Au moins cinq personnes ont perdu la vie et seize ont été blessées, jeudi 2 juillet, dans l'explosion d'un engin artisanal au sein d'un café du centre de Damas, ont annoncé les autorités syriennes. L'attaque s'est produite dans un quartier animé, à proximité du palais de justice, un secteur habituellement fréquenté par de nombreux passants.
Les forces de sécurité ont rapidement établi un cordon autour de la zone touchée, tandis que les services de secours intervenaient sur place. Un correspondant présent sur les lieux a décrit des scènes de panique et a vu plusieurs ambulances se diriger vers le quartier, sirènes hurlantes. Aucun détail supplémentaire n'a été fourni dans l'immédiat concernant le mode opératoire ou le type d'explosif utilisé.
Un contexte sécuritaire fragile
Cette explosion intervient dans un climat de tensions persistantes en Syrie, depuis la chute de l'ancien régime en décembre 2024 et l'arrivée au pouvoir d'autorités islamistes. La capitale a été le théâtre de plusieurs incidents violents au cours des derniers mois. L'attentat le plus grave remonte à juin 2025, lorsqu'une attaque suicide avait visé une église dans un quartier de Damas, faisant vingt-cinq morts. Les autorités avaient alors attribué cet acte à l'organisation État islamique, qui avait également revendiqué l'opération.
Pour l'heure, aucune revendication n'a été émise pour l'attaque de jeudi. Les enquêteurs n'ont pas communiqué de pistes privilégiées. La communauté internationale suit avec attention l'évolution de la situation sécuritaire dans le pays, où la reconstruction et la stabilisation restent entravées par des violences sporadiques et des fractures politiques persistantes.
Un quotidien bouleversé
Le café ciblé, situé dans un secteur densément peuplé, était un lieu de rencontre prisé des habitants du centre-ville. Des témoins ont rapporté une forte déflagration, suivie de cris et d'un mouvement de foule. Les secours ont transporté les blessés vers les hôpitaux voisins, tandis que les équipes de déminage inspectaient les alentours pour écarter tout risque d'engins secondaires. Les autorités locales ont appelé la population à la vigilance, sans toutefois imposer de mesures de confinement.

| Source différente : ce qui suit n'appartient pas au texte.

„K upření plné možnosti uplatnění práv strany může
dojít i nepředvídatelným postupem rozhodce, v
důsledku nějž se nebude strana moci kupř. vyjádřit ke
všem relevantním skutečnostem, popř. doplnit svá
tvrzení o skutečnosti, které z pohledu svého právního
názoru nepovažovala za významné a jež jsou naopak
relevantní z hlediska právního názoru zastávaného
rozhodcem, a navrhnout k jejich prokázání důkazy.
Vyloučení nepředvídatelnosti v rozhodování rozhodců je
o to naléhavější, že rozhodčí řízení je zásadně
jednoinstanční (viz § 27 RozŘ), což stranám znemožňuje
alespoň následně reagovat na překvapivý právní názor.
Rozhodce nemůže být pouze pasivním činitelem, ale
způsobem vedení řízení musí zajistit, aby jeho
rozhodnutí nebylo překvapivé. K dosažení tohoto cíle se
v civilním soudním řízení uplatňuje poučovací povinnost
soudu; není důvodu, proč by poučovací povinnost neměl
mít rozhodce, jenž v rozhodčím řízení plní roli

Cet attentat relance les interrogations sur la capacité des nouvelles autorités à garantir la sécurité dans la capitale. Depuis la transition politique, plusieurs groupes armés et cellules dormantes continueraient d'opérer dans l'ombre, selon des observateurs. L'attaque survient également alors que le pays tente de retrouver une certaine normalité, avec le retour progressif de services publics et d'une activité économique partielle.
Les investigations se poursuivent pour déterminer l'origine de la bombe et identifier les responsables présumés. Aucune arrestation n'a été signalée dans l'immédiat.